각 작업에 대해 더 자세히 알고 싶거나 사용 방법 및 각 작업에 대한 가장 인기 있는 모델을 알아보려면 Tasks 페이지를 확인하세요.

사용자 정의 요청[[custom-requests]]

그러나 모든 경우를 항상 완벽하게 다루는 것은 어렵습니다. 사용자 정의 요청의 경우, [InferenceClient.post] 메소드를 사용하여 Inference API로 요청을 보낼 수 있습니다. 예를 들어, 입력 및 출력을 어떻게 파싱할지 지정할 수 있습니다. 아래 예시에서 생성된 이미지는 PIL Image로 파싱하는 대신 원본 바이트로 반환됩니다. 이는 설치된 Pillow가 없고 이미지의 이진 콘텐츠에만 관심이 있는 경우에 유용합니다. [InferenceClient.post]는 아직 공식적으로 지원되지 않는 작업을 처리하는 데도 유용합니다.

>>> from huggingface_hub import InferenceClient
>>> client = InferenceClient()
>>> response = client.post(json={"inputs": "An astronaut riding a horse on the moon."}, model="stabilityai/stable-diffusion-2-1")
>>> response.content # 원시 바이트
b'...'

비동기 클라이언트[[async-client]]

asyncio와 aiohttp를 기반으로 한 클라이언트의 비동기 버전도 제공됩니다. aiohttp를 직접 설치하거나 [inference] 추가 옵션을 사용할 수 있습니다:

pip install --upgrade huggingface_hub[inference]
# 또는
# pip install aiohttp

설치 후 모든 비동기 API 엔드포인트는 [AsyncInferenceClient]를 통해 사용할 수 있습니다. 초기화 및 API는 동기 전용 버전과 완전히 동일합니다.

# 코드는 비동기 asyncio 라이브러리 동시성 컨텍스트에서 실행되어야 합니다.
# $ python -m asyncio
>>> from huggingface_hub import AsyncInferenceClient
>>> client = AsyncInferenceClient()

>>> image = await client.text_to_image("An astronaut riding a horse on the moon.")
>>> image.save("astronaut.png")

>>> async for token in await client.text_generation("The Huggingface Hub is", stream=True):
...     print(token, end="")
 a platform for sharing and discussing ML-related content.

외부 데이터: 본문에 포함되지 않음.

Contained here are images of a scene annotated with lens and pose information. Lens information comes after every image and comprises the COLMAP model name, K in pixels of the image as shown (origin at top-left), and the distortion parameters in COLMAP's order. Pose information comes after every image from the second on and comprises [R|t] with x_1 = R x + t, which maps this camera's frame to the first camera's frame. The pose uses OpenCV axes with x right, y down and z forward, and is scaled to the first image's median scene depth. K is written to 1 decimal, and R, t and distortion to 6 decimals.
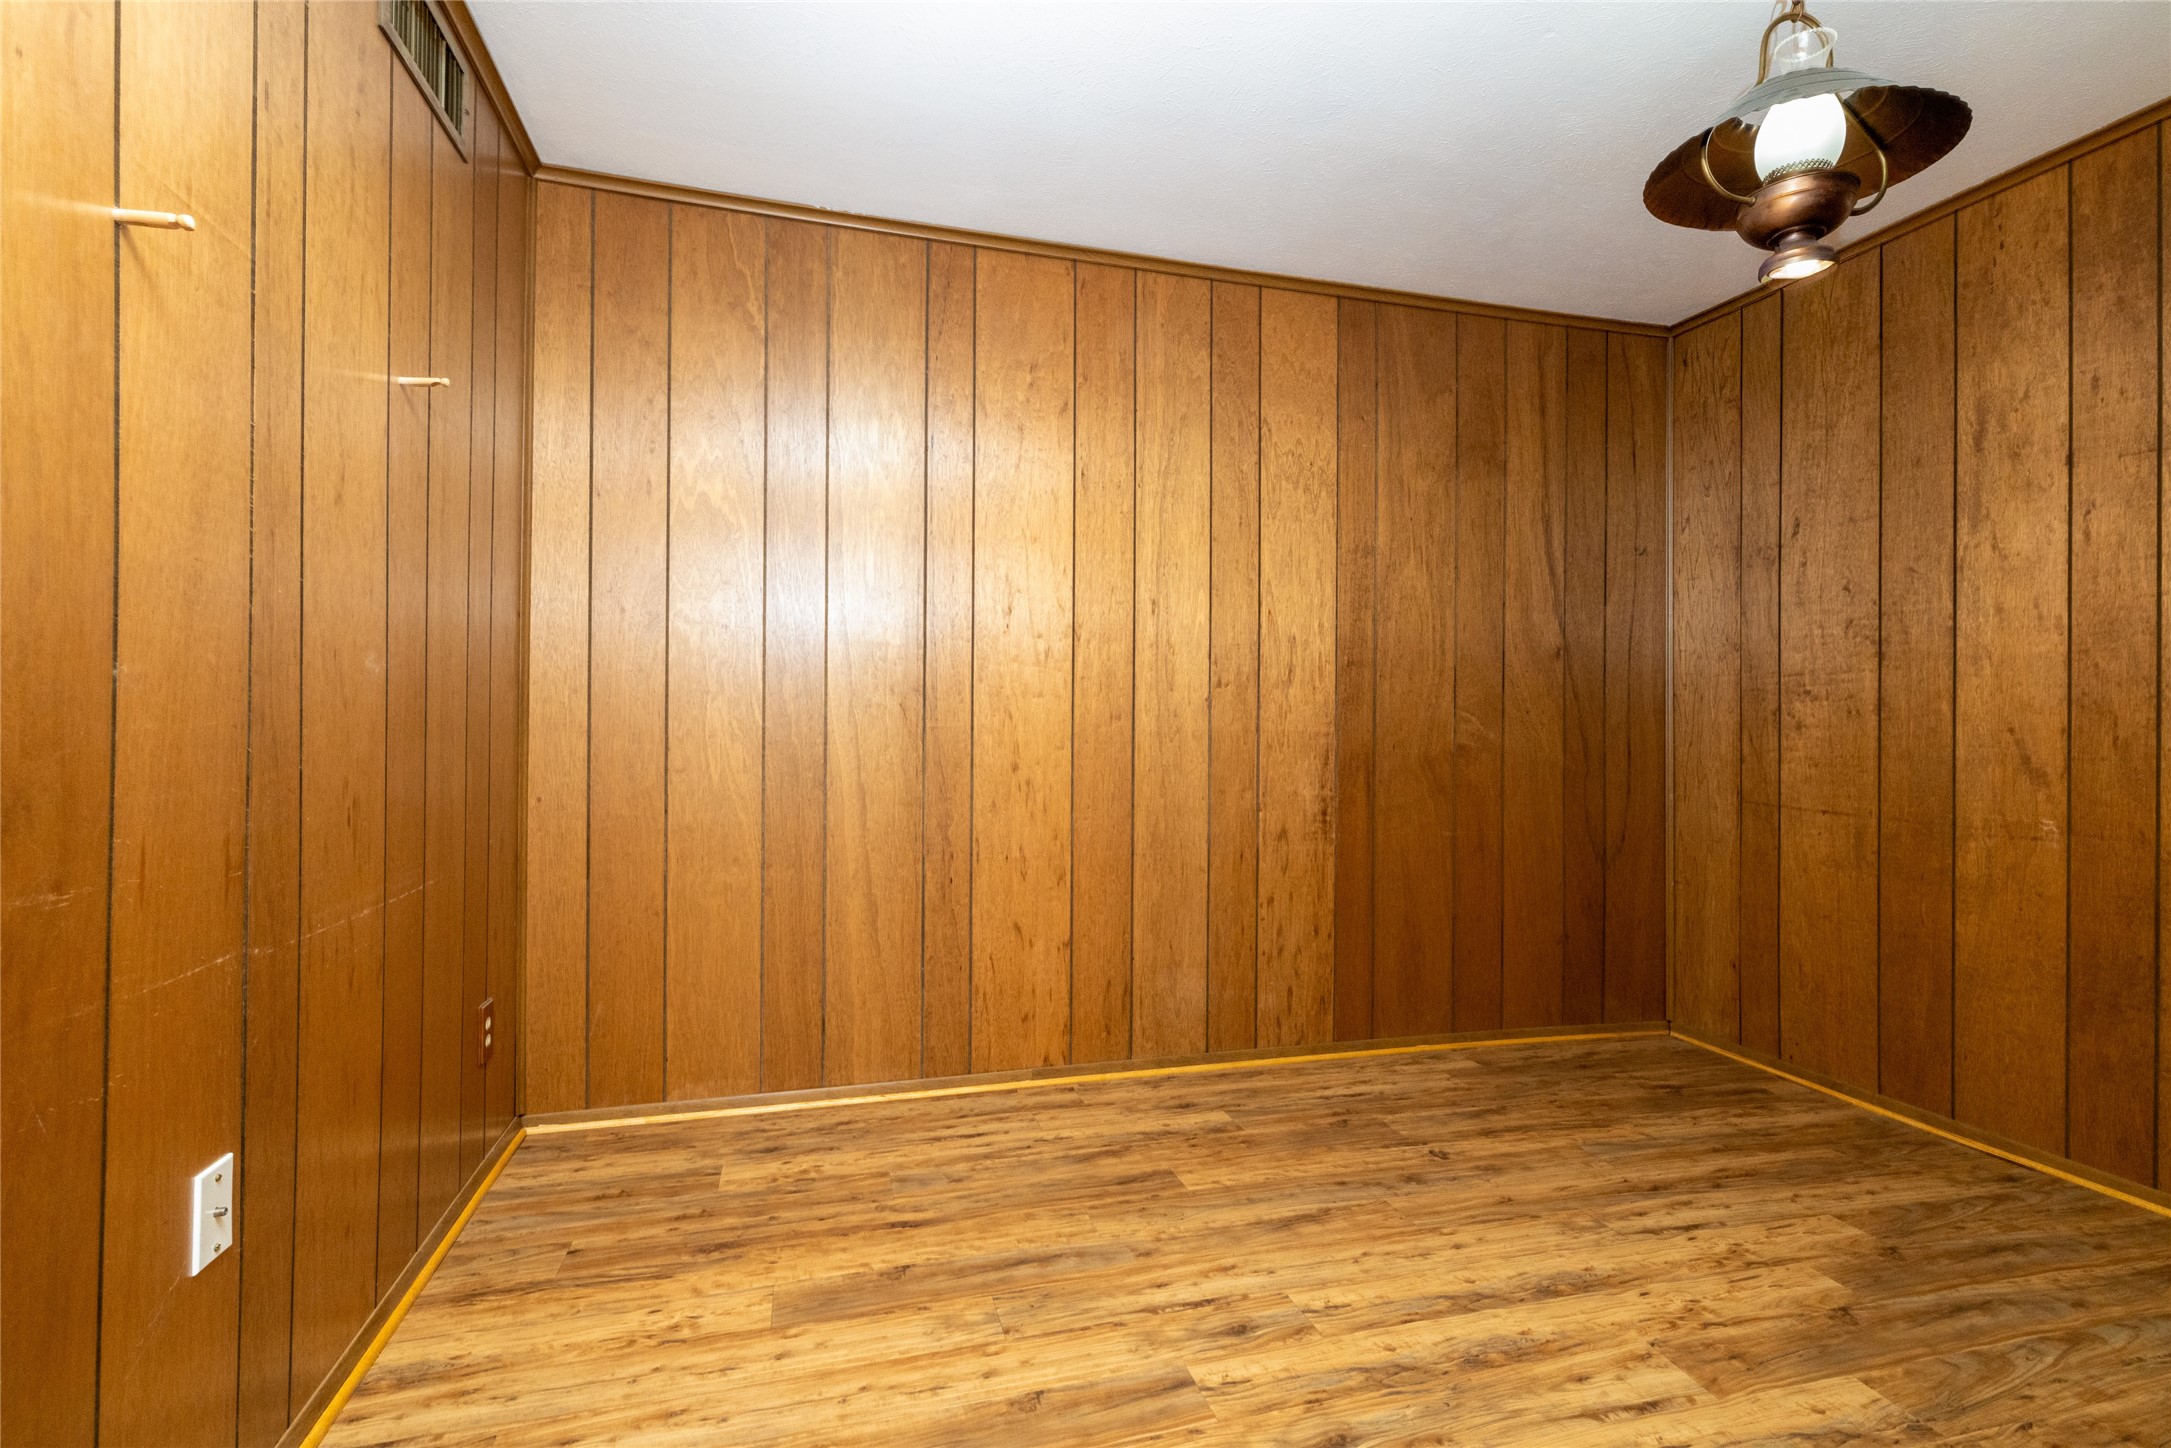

asyncio 모듈에 대한 자세한 정보는 공식 문서를 참조하세요.

고급 팁[[advanced-tips]]

위 섹션에서는 [InferenceClient]의 주요 측면을 살펴보았습니다. 이제 몇 가지 고급 팁에 대해 자세히 알아보겠습니다.

타임아웃[[timeout]]

추론을 수행할 때 타임아웃이 발생하는 주요 원인은 두 가지입니다:

추론 프로세스가 완료되는 데 오랜 시간이 걸리는 경우
모델이 사용 불가능한 경우, 예를 들어 Inference API를 처음으로 가져오는 경우

[InferenceClient]에는 이 두 가지를 처리하기 위한 전역 timeout 매개변수가 있습니다. 기본값은 None으로 설정되어 있으며, 클라이언트가 추론이 완료될 때까지 무기한으로 기다리게 합니다. 워크플로우에서 더 많은 제어를 원하는 경우 초 단위의 특정한 값으로 설정할 수 있습니다. 타임아웃 딜레이가 만료되면 [InferenceTimeoutError]가 발생합니다. 이를 코드에서 처리할 수 있습니다:

>>> from huggingface_hub import InferenceClient, InferenceTimeoutError
>>> client = InferenceClient(timeout=30)
>>> try:
...     client.text_to_image(...)
... except InferenceTimeoutError:
...     print("Inference timed out after 30s.")

이진 입력[[binary-inputs]]

일부 작업에는 이미지 또는 오디오 파일을 처리할 때와 같이 이진 입력이 필요한 경우가 있습니다. 이 경우 [InferenceClient]는 최대한 다양한 유형을 융통성 있게 허용합니다:

원시 bytes
이진으로 열린 파일과 유사한 객체 (with open("audio.flac", "rb") as f: ...)
로컬 파일을 가리키는 경로 (str 또는 Path)
원격 파일을 가리키는 URL (str) (예: https://...). 이 경우 파일은 Inference API로 전송되기 전에 로컬로 다운로드됩니다.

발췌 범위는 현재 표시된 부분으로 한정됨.